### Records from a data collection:
<<<<

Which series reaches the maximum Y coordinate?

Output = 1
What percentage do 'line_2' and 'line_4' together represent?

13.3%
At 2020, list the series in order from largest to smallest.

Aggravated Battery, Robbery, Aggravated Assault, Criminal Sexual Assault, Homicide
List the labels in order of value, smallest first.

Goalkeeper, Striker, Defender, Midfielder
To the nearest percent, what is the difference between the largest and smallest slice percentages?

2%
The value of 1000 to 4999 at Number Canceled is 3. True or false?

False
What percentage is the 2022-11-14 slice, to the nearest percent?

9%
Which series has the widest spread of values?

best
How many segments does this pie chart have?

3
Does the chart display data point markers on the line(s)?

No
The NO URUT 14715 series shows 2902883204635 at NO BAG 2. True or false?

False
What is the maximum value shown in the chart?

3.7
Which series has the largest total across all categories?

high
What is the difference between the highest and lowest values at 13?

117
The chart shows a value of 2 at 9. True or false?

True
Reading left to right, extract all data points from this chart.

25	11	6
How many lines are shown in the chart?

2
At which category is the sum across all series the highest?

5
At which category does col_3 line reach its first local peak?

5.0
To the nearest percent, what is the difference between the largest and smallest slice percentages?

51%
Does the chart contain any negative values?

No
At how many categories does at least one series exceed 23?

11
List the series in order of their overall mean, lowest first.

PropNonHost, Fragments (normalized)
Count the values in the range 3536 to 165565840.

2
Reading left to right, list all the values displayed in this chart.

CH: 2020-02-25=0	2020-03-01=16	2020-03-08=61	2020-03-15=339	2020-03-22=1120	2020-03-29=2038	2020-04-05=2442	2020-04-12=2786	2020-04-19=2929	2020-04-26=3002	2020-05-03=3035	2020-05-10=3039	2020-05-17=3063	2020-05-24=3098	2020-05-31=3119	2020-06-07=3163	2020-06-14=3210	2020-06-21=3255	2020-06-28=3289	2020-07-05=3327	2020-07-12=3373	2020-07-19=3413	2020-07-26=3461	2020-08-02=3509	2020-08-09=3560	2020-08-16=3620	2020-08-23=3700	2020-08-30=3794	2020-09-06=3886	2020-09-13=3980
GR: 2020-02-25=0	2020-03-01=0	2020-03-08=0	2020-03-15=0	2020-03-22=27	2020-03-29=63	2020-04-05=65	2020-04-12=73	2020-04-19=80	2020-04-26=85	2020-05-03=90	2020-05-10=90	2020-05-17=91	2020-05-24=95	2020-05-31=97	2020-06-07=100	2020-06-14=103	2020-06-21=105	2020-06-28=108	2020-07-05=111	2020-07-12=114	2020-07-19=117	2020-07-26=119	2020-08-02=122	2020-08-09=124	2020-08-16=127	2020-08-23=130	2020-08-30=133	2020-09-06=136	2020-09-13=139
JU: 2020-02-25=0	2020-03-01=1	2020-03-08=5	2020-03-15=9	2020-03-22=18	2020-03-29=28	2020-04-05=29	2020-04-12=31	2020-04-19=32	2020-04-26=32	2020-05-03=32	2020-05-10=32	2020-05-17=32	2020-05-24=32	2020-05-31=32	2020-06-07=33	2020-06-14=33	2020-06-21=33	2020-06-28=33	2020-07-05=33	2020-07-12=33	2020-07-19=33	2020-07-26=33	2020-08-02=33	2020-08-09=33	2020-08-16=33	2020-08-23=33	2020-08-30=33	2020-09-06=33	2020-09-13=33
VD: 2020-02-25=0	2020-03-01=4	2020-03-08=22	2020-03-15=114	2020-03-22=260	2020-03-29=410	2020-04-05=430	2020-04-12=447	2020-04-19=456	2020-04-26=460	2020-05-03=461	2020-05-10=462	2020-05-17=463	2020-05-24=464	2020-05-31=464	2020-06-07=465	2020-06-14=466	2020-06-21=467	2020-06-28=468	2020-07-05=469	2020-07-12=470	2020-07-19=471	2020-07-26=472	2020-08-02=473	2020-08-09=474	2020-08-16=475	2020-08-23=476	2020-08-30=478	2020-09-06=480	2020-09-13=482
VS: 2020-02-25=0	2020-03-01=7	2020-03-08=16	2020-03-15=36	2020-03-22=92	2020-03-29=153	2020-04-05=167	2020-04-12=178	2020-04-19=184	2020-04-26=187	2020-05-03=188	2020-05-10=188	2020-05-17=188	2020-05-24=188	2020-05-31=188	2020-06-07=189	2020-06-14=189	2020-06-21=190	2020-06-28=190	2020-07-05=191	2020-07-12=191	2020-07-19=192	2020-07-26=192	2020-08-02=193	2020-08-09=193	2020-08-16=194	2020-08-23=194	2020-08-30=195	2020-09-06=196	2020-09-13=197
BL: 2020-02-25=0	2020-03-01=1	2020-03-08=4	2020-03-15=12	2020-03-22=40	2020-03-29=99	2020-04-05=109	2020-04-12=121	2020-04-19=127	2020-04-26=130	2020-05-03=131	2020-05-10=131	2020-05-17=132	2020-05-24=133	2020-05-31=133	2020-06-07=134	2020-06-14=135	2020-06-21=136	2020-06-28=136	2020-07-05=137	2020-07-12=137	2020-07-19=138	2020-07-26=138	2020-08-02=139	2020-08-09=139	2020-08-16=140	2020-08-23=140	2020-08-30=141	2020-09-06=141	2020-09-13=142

>>>>

### Exercise:
Can you reproduce all of the data above line for line, leaving every character unchanged?

### Output for this task:
Which series reaches the maximum Y coordinate?

Output = 1
What percentage do 'line_2' and 'line_4' together represent?

13.3%
At 2020, list the series in order from largest to smallest.

Aggravated Battery, Robbery, Aggravated Assault, Criminal Sexual Assault, Homicide
List the labels in order of value, smallest first.

Goalkeeper, Striker, Defender, Midfielder
To the nearest percent, what is the difference between the largest and smallest slice percentages?

2%
The value of 1000 to 4999 at Number Canceled is 3. True or false?

False
What percentage is the 2022-11-14 slice, to the nearest percent?

9%
Which series has the widest spread of values?

best
How many segments does this pie chart have?

3
Does the chart display data point markers on the line(s)?

No
The NO URUT 14715 series shows 2902883204635 at NO BAG 2. True or false?

False
What is the maximum value shown in the chart?

3.7
Which series has the largest total across all categories?

high
What is the difference between the highest and lowest values at 13?

117
The chart shows a value of 2 at 9. True or false?

True
Reading left to right, extract all data points from this chart.

25	11	6
How many lines are shown in the chart?

2
At which category is the sum across all series the highest?

5
At which category does col_3 line reach its first local peak?

5.0
To the nearest percent, what is the difference between the largest and smallest slice percentages?

51%
Does the chart contain any negative values?

No
At how many categories does at least one series exceed 23?

11
List the series in order of their overall mean, lowest first.

PropNonHost, Fragments (normalized)
Count the values in the range 3536 to 165565840.

2
Reading left to right, list all the values displayed in this chart.

CH: 2020-02-25=0	2020-03-01=16	2020-03-08=61	2020-03-15=339	2020-03-22=1120	2020-03-29=2038	2020-04-05=2442	2020-04-12=2786	2020-04-19=2929	2020-04-26=3002	2020-05-03=3035	2020-05-10=3039	2020-05-17=3063	2020-05-24=3098	2020-05-31=3119	2020-06-07=3163	2020-06-14=3210	2020-06-21=3255	2020-06-28=3289	2020-07-05=3327	2020-07-12=3373	2020-07-19=3413	2020-07-26=3461	2020-08-02=3509	2020-08-09=3560	2020-08-16=3620	2020-08-23=3700	2020-08-30=3794	2020-09-06=3886	2020-09-13=3980
GR: 2020-02-25=0	2020-03-01=0	2020-03-08=0	2020-03-15=0	2020-03-22=27	2020-03-29=63	2020-04-05=65	2020-04-12=73	2020-04-19=80	2020-04-26=85	2020-05-03=90	2020-05-10=90	2020-05-17=91	2020-05-24=95	2020-05-31=97	2020-06-07=100	2020-06-14=103	2020-06-21=105	2020-06-28=108	2020-07-05=111	2020-07-12=114	2020-07-19=117	2020-07-26=119	2020-08-02=122	2020-08-09=124	2020-08-16=127	2020-08-23=130	2020-08-30=133	2020-09-06=136	2020-09-13=139
JU: 2020-02-25=0	2020-03-01=1	2020-03-08=5	2020-03-15=9	2020-03-22=18	2020-03-29=28	2020-04-05=29	2020-04-12=31	2020-04-19=32	2020-04-26=32	2020-05-03=32	2020-05-10=32	2020-05-17=32	2020-05-24=32	2020-05-31=32	2020-06-07=33	2020-06-14=33	2020-06-21=33	2020-06-28=33	2020-07-05=33	2020-07-12=33	2020-07-19=33	2020-07-26=33	2020-08-02=33	2020-08-09=33	2020-08-16=33	2020-08-23=33	2020-08-30=33	2020-09-06=33	2020-09-13=33
VD: 2020-02-25=0	2020-03-01=4	2020-03-08=22	2020-03-15=114	2020-03-22=260	2020-03-29=410	2020-04-05=430	2020-04-12=447	2020-04-19=456	2020-04-26=460	2020-05-03=461	2020-05-10=462	2020-05-17=463	2020-05-24=464	2020-05-31=464	2020-06-07=465	2020-06-14=466	2020-06-21=467	2020-06-28=468	2020-07-05=469	2020-07-12=470	2020-07-19=471	2020-07-26=472	2020-08-02=473	2020-08-09=474	2020-08-16=475	2020-08-23=476	2020-08-30=478	2020-09-06=480	2020-09-13=482
VS: 2020-02-25=0	2020-03-01=7	2020-03-08=16	2020-03-15=36	2020-03-22=92	2020-03-29=153	2020-04-05=167	2020-04-12=178	2020-04-19=184	2020-04-26=187	2020-05-03=188	2020-05-10=188	2020-05-17=188	2020-05-24=188	2020-05-31=188	2020-06-07=189	2020-06-14=189	2020-06-21=190	2020-06-28=190	2020-07-05=191	2020-07-12=191	2020-07-19=192	2020-07-26=192	2020-08-02=193	2020-08-09=193	2020-08-16=194	2020-08-23=194	2020-08-30=195	2020-09-06=196	2020-09-13=197
BL: 2020-02-25=0	2020-03-01=1	2020-03-08=4	2020-03-15=12	2020-03-22=40	2020-03-29=99	2020-04-05=109	2020-04-12=121	2020-04-19=127	2020-04-26=130	2020-05-03=131	2020-05-10=131	2020-05-17=132	2020-05-24=133	2020-05-31=133	2020-06-07=134	2020-06-14=135	2020-06-21=136	2020-06-28=136	2020-07-05=137	2020-07-12=137	2020-07-19=138	2020-07-26=138	2020-08-02=139	2020-08-09=139	2020-08-16=140	2020-08-23=140	2020-08-30=141	2020-09-06=141	2020-09-13=142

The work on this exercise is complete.